We have no reason to scriutinize this issue, as a tradition related from the Holy Prophet (s) says: “When the Prophet (s) left Medina in one of his journeys, upon reaching “Harrat az-Zahra”[^1] he stopped for a while and said: ﴾ Indeed we belong to Allah and to Allah do we indeed return .﴿ Hearing this from his holiness at the outset of a trip made people in his company worried. 'Umar b. al-Khattāb, from among those present, asked: O Messenger of Allah (s)!

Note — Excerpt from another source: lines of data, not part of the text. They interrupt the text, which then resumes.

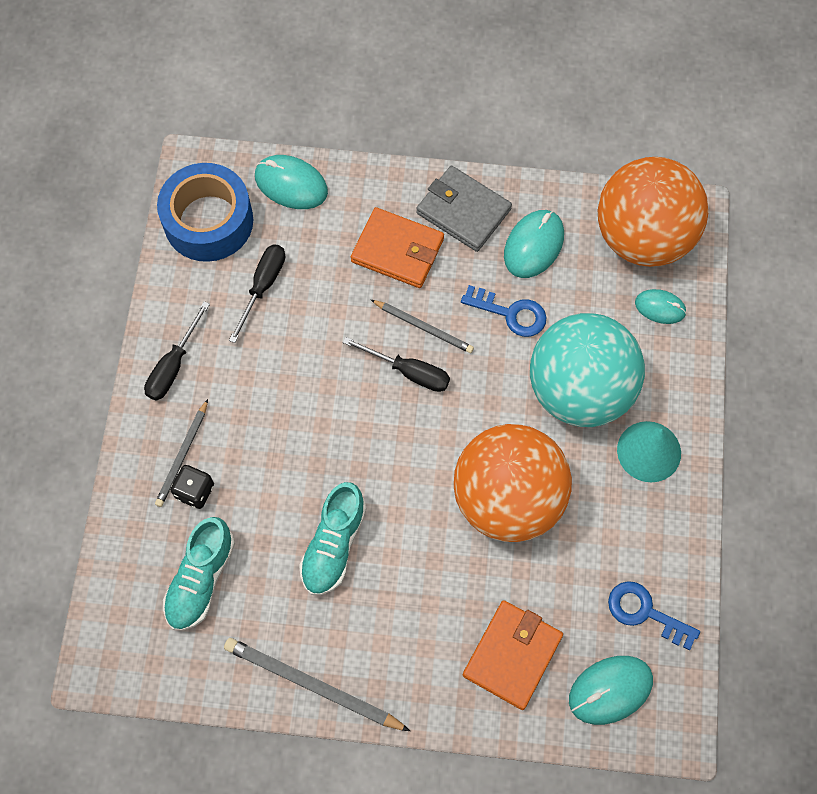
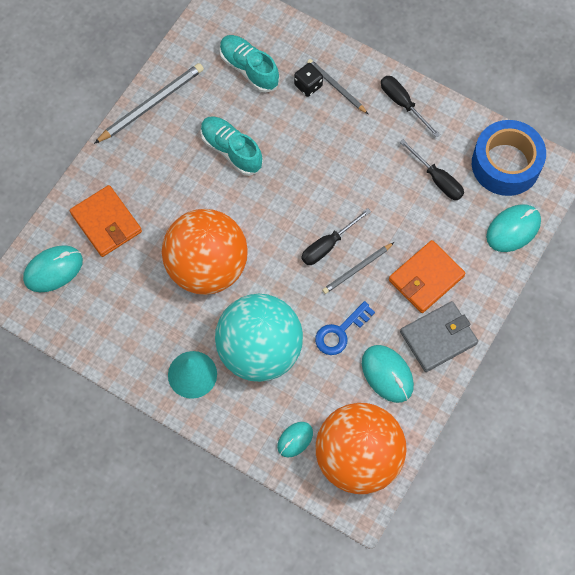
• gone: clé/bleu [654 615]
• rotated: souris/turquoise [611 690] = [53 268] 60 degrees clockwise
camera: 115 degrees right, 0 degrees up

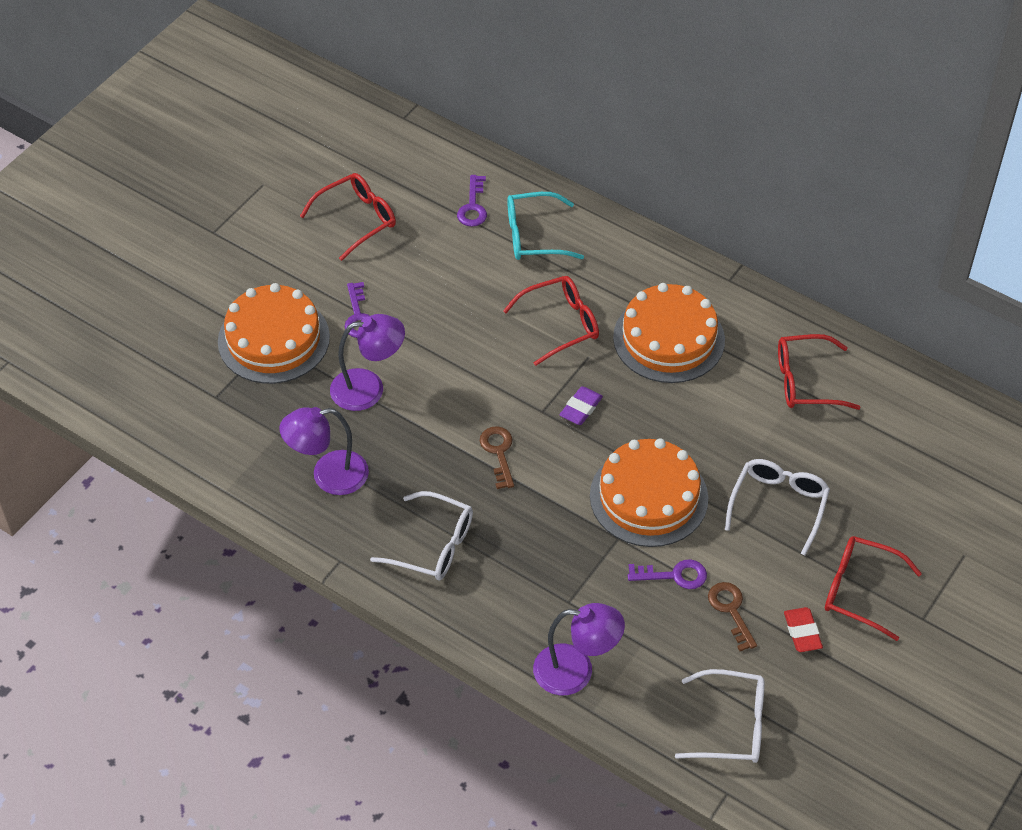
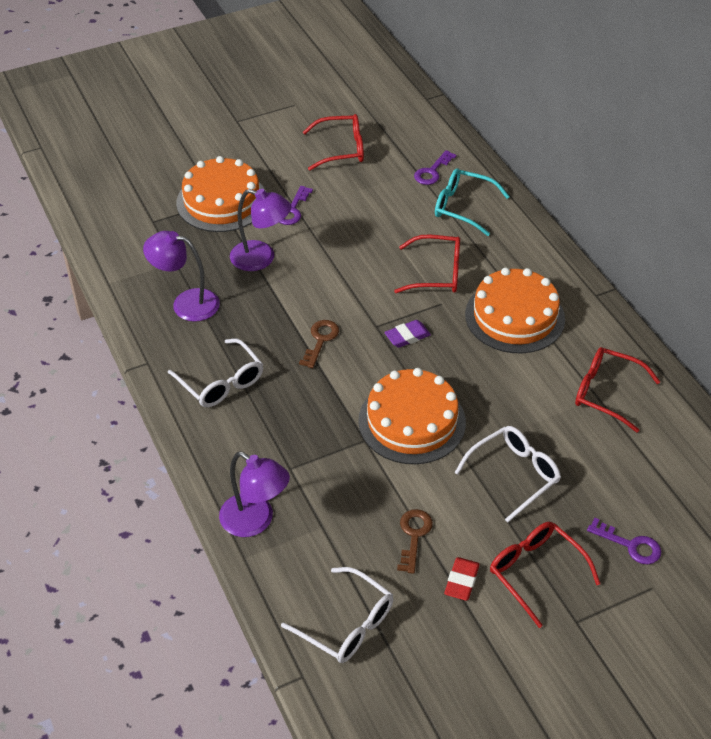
• shifted: clé/violet [667 574] to [624 541]
camera: 30 degrees right, 5 degrees down

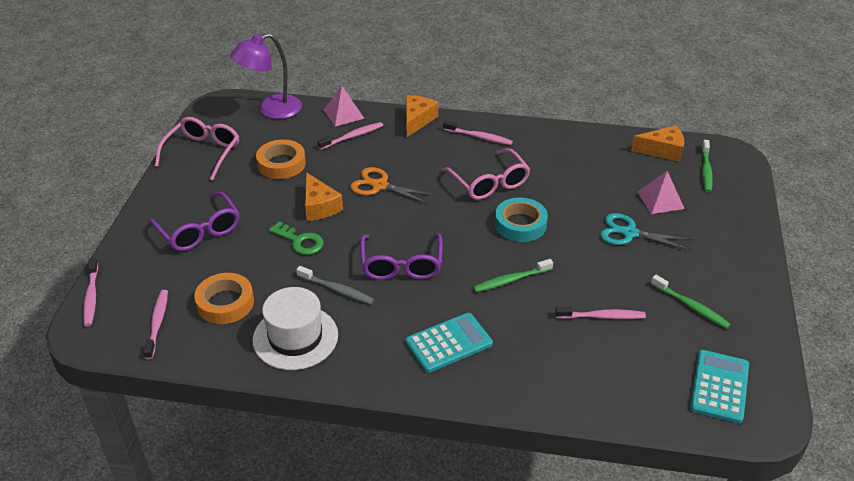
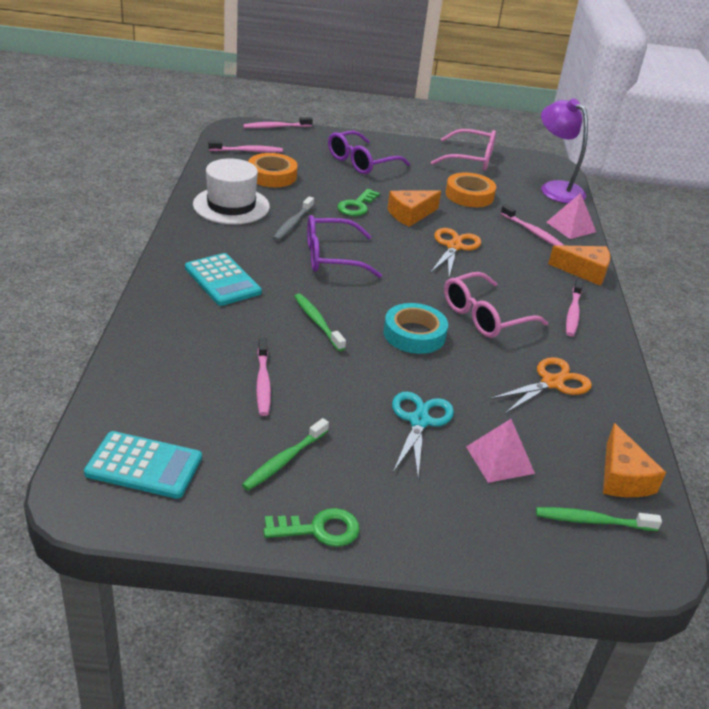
• new: ciseaux/orange [541 385]
• new: clé/vert [311 527]
camera: 80 degrees right, 5 degrees down

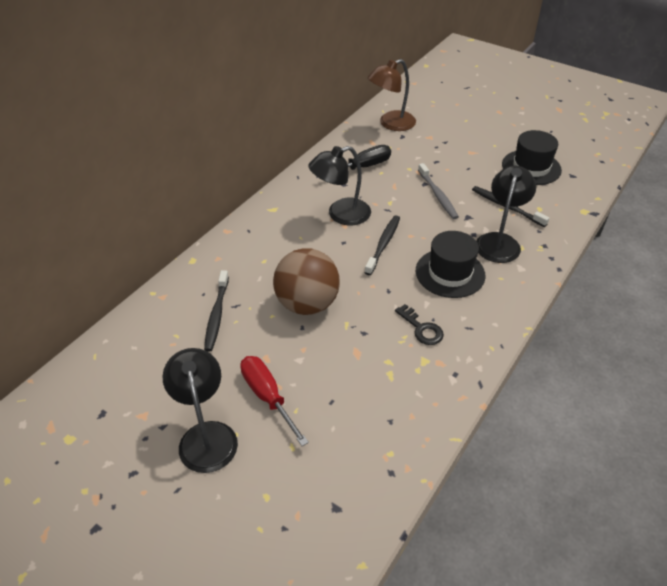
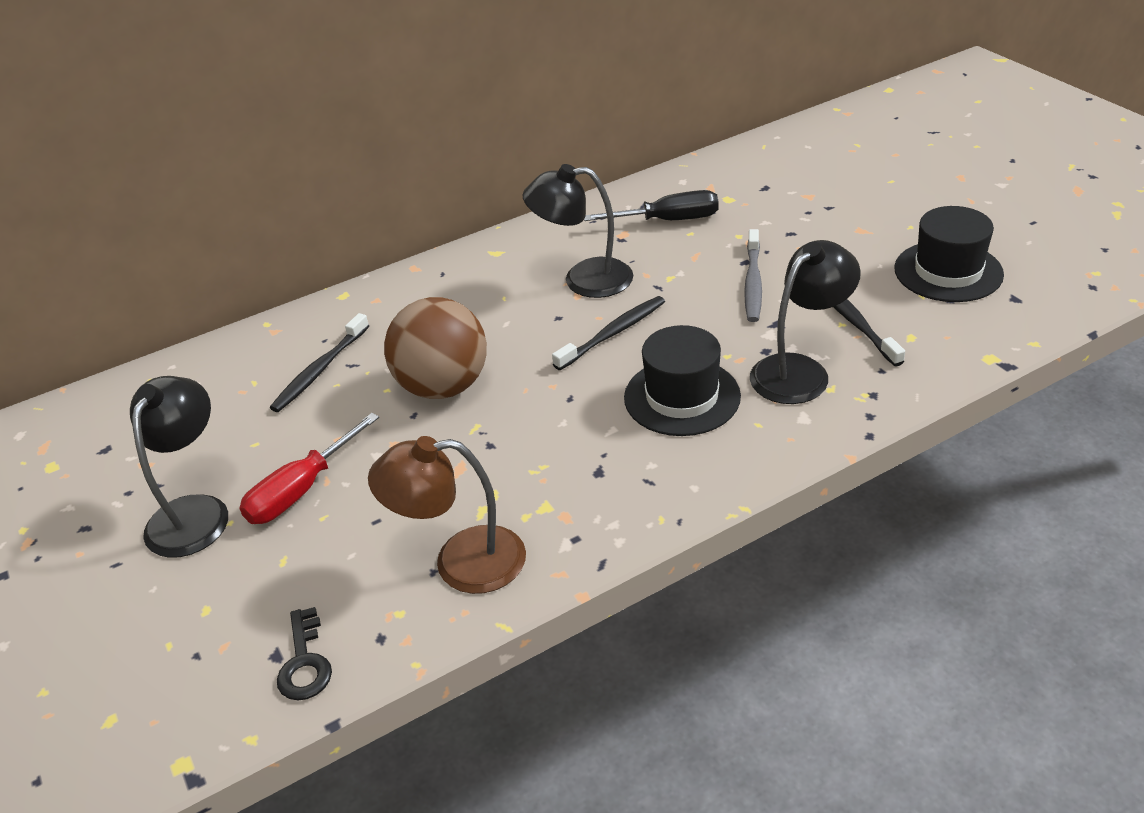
• shifted: lampe/marron [392 95] to [447 515]
• shifted: clé/noir [419 324] to [304 653]
• rotated: tournevis/rouge [274 401] = [309 468] 135 degrees counterclockwise
camera: 30 degrees right, 5 degrees down

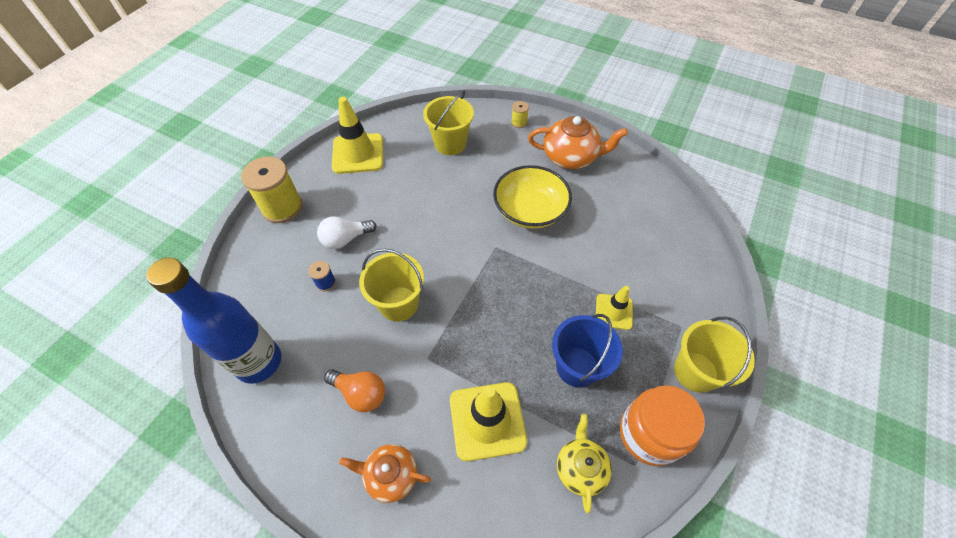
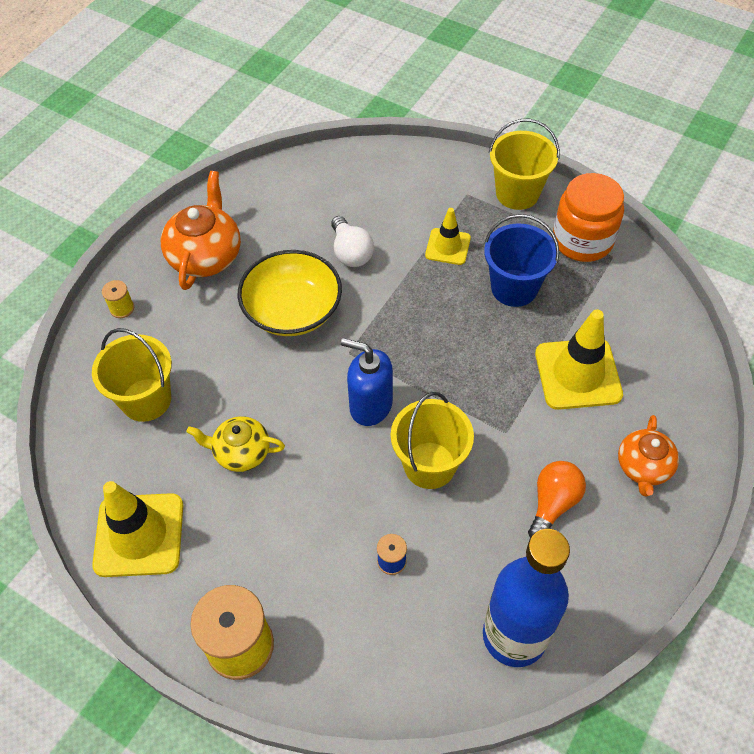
• shifted: ampoule/blanc [346 232] to [352 241]
• shifted: théière/jaune [584 463] to [235 444]
• new: distributeur de savon/bleu [367 382]
camera: 85 degrees left, 0 degrees up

What caused you to say this?
The Prophet (s) replied: 'My istirjā' saying ﴾ innā li-llāh wa innāا ilaihi rāji'ūn ﴿ Al-Qur'an, 2: 156 is not because of this trip that we are about to start; rather, it is because the good ones of my ummah after my companions will be killed in this stony land.'[^2] The words and slogans of 'Abd Allāh b.
Hanzala on one hand however this tradition on the other hand indicates that the pioneers of the Medina revolt and the active combatants had good intentions and right motivations and their move per se was not out of vain desires, seeking power, or corruption, for if it were so, the Prophet (s) would not have called them “the good ones of my ummah ”.
The excellence and honor of those killed in the Medina uprising and their being rewarded by God is unrelated to the fact that Imam Zayn al-'Abidīn ('a) as a spiritual figure who had been certain about the uprising as being ineffectual or ill-fated would have felt obliged not to participate in this revolt and practically impart to those who had comprehended his wilāyat (divine leadership) what their duty was.
After all, whether the uprising and movement of the Medinans has been regarded as rightful and their killed ones as martyrs, there is an inalienable truth here as to the Yazīd and Syrian army's treatment of the Medinans to be an irreligious and inhumane treatment and that no justification can be accepted for the plunder of the property and violating the chastity of the Muslim women.
Even if the people of Medina had rebelled against a government, they had not rebelled against an Islamic government that the Muslims had voted for or had been legally and religiously legitimized.
Rather, they had rebelled against someone who had been notorious for his debauchery, cruelities and injustice and had governed on the back of people by force of spears and threats, who had inherited throne from his father, who in turn had stayed in power over Syria by rising against the central rule and the legal Caliphate of 'Alī b.